Policymakers, stakeholders must unite to connect dots and make SL successful

Wednesday, 18 September 2019 00:00 -     - {{hitsCtrl.values.hits}}

Central Bank Governor Dr. Indrajit Coomaraswamy 

By Charumini de Silva

Central Bank Governor Dr. Indrajit Coomaraswamy yesterday said that policymakers and stakeholders across the economy must come together to “connect the dots” to set Sri Lanka on its desired growth trajectory.

The Governor made these comments while speaking at a panel discussion, which was part of the Ceylon Chamber of Commerce’s 19th Sri Lanka Economic Summit, titled 'Connecting the dots in Sri Lanka's economic development journey’.

"The nature of these dots - institutions, competitiveness and productivity, long-term planning, labour markets, exports and exchange rate, debts and deficits, inflation and high income economy - vary. Some may seem isolated, others may seem obscure and some may be missing, but we all need to come together to somehow connect the dots," he added.

With Sri Lanka graduating to the upper-middle income level by surpassing the $ 4,000 per capita threshold, he said that if annual average growth could be maintained at 8%, Sri Lanka would be in a position to make a leap in 15 years. 

"Today we are witnessing a different world with declining global growth and slow-paced trade. It is tough to achieve 8% growth, but not impossible."

Dr. Coomaraswamy said the way to get out of the middle income trap was to boost competitiveness and innovation. 

"With the upgrade there are two paradigm shifts in policymaking. We are now more subjected to discipline and we are also beginning to age before our economic transformation. Therefore, we need a growth framework to increase productivity and innovation," he added.

The Governor also said a lack of consistency and predictability in Sri Lanka's policies had resulted in large budget deficits and boom and bust cycles connected to elections.

Stating that Sri Lanka had been successful in maintaining inflation at single digits for over a decade, Dr. Coomaraswamy nevertheless asserted that achieving single-digit inflation did not in itself guarantee low and stable inflation in the future.

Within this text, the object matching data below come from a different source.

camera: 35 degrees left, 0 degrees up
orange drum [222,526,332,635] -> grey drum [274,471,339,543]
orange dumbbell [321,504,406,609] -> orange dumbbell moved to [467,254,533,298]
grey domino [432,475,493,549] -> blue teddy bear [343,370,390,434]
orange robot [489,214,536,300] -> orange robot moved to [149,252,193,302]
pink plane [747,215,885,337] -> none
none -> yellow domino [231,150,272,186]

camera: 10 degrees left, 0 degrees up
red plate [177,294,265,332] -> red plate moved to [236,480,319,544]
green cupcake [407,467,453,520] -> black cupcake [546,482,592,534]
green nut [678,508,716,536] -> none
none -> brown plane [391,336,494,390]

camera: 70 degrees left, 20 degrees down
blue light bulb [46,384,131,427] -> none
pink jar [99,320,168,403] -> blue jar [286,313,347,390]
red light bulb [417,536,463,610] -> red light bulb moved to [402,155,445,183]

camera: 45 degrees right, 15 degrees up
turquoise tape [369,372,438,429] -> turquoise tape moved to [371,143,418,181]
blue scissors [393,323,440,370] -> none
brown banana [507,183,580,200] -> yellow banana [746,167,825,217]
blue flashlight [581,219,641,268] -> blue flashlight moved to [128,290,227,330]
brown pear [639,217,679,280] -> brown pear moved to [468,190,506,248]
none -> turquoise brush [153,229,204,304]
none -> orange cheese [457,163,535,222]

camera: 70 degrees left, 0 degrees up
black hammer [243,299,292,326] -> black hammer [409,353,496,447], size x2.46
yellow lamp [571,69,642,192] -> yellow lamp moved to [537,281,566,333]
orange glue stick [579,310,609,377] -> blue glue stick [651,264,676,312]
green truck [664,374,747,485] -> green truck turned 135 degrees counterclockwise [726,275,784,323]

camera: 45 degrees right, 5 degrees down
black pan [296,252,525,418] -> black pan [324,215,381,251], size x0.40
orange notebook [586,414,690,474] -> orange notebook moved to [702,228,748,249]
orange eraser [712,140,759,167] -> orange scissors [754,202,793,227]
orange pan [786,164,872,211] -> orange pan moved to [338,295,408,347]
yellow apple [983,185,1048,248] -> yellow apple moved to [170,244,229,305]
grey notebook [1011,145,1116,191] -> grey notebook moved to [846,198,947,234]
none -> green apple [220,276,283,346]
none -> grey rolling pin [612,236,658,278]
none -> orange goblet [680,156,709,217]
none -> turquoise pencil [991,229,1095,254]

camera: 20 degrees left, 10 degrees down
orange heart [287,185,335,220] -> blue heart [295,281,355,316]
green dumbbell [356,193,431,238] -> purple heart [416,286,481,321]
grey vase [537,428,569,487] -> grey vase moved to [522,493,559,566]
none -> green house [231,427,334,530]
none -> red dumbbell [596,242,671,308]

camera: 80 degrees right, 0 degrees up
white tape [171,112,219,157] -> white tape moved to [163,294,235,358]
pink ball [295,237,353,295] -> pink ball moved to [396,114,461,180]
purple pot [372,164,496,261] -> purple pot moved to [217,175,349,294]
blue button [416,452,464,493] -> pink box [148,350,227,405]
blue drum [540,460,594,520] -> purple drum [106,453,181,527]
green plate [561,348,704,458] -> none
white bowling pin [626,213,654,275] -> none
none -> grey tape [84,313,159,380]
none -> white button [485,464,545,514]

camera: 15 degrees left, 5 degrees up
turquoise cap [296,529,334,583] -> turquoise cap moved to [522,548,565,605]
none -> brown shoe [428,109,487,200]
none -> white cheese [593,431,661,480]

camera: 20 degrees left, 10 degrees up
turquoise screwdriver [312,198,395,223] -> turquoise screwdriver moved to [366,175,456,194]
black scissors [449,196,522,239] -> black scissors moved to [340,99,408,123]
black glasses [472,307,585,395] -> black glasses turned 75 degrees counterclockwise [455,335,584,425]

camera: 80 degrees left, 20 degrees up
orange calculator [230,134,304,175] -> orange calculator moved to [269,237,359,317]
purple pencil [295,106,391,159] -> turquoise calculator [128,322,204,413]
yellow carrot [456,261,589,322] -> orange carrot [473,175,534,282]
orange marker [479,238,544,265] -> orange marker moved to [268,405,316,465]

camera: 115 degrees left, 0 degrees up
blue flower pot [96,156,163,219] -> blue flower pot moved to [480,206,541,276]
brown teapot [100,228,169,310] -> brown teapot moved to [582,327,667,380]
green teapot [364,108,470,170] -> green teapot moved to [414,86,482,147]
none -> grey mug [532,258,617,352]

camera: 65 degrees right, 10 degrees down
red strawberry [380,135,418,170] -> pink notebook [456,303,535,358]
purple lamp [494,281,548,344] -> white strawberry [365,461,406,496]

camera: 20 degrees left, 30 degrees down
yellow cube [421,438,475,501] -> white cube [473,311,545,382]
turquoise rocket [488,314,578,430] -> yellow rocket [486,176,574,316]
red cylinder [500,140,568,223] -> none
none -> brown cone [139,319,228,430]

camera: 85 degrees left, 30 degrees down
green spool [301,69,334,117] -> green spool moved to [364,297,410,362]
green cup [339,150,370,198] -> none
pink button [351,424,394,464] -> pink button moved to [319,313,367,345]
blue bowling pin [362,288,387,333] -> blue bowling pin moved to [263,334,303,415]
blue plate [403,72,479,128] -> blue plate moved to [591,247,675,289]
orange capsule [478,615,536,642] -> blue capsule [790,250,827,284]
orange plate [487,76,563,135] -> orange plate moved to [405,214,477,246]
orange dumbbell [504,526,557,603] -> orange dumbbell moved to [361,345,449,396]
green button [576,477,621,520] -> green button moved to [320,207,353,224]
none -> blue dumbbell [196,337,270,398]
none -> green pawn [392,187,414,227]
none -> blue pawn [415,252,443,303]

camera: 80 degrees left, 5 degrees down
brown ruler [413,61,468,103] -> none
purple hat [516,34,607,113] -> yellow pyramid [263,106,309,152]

"To institutionalise this achievement of low single-digit inflation, the Central Bank announced its intention to adopt flexible inflation targeting (FIT) by 2020. Remarkable progress has been made in this regard, including the drafting of necessary amendments to the Monetary Law Act (MLA), allowing greater flexibility in the determination of the exchange rate, upgrading institutional and technical capacity within the bank and enhancing our communication strategy," he added.

The Governor also said market-based pricing was imperative for FIT to be successful in maintaining inflation at single digits.

"With the adoption of the fuel pricing formula, domestic petroleum prices adjust in response to changes in global oil prices. Similarly, other prices and tariffs that are currently administratively determined, such as electricity, transport, LPG and milk powder, need to be market-based," he added.

Despite the political pressure, Dr. Coomaraswamy said the Central Bank had also allowed the exchange rate to be increasingly determined by the market. He therefore believes measures to allow prices to be more market-based would help in the implementation of FIT.

He went on to reveal that maintaining sustained growth in exports has been challenging.  "The average growth of exports from 1977 to 1999 was 10.7% and it has declined to 5.6% during the period of 2000-2018. The lack of export diversification needs addressing as regional peers have progressed with diversification. Sri Lanka also needs to diversify its exports with respect to markets. We should also fully utilise our potential using the existing product and market mix,” he added.

He said the recent movements in the exchange rate had also been supportive for exporters.

Stating that Foreign Direct Investment (FDI) was critical for emerging and developing economies such as Sri Lanka, Dr. Coomaraswamy said the country needed a few major anchor investors in key sectors to drive growth. However, it was noted that there was still room for massive improvement with respect to FDIs.

“For years and decades we have known what our economy is going to be like and what needs to be done, but we have not done it. This is a good opportunity for us to connect the dots and finish what we knew for a long time. The process is complicated and there are many groups with vested interests. However, we must complete it,” he said.